As missiles from the United States and Israel rain down on Iran, I find myself asking a simple question: how many Christians live there?

Estimates vary widely. Official census figures suggest roughly 117,000. Independent surveys estimate anywhere from 500,000 to over a million. Even at the lowest estimate, that is not a small number. At the highest, it is one of the largest Christian communities in the Middle East.
Iran is a Muslim-majority nation. It is also home to Armenians, Assyrians, and a growing number of converts who follow Jesus quietly and often at great cost. When bombs fall, they do not fall selectively on ideologues. They fall on neighbourhoods, infrastructure, and ordinary people, including brothers and sisters in Christ.
Let me be clear: grieving civilian suffering is not the same thing as endorsing the Iranian regime. The current government has a long record of repression, including against Christians. To lament war is not to baptise tyranny. It is to recognise that geopolitics is never abstract. It is always embodied.
The New Testament teaches us that when one part of the body suffers, every part suffers with it (1 Corinthians 12:26).
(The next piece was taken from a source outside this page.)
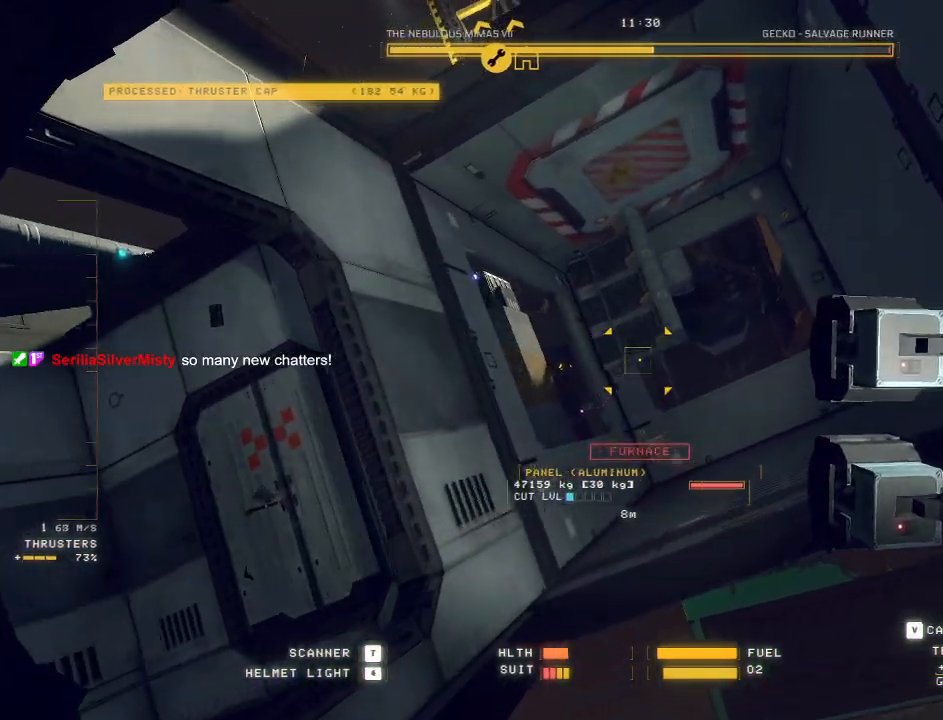
{"keys": ["s", "space"], "mouse": ["left", "mb5"], "events": [[50, "space", "up"], [83, "ctrl", "down"], [167, "mouse_mb5", "down"], [250, "s", "down"], [317, "mouse_left", "down"], [383, "mouse_right", "down"], [483, "mouse_right", "up"], [500, "ctrl", "up"], [500, "space", "down"]]}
That applies even when those believers live under governments we strongly oppose.
Christians should be able to hold two convictions at once: we can reject authoritarian regimes, and we can refuse to cheer when missiles fall on the people who live under them.
Before we reduce this conflict to a numbers game, or worse, TV sports, perhaps we should pause and pray for the innocents caught in the crossfire.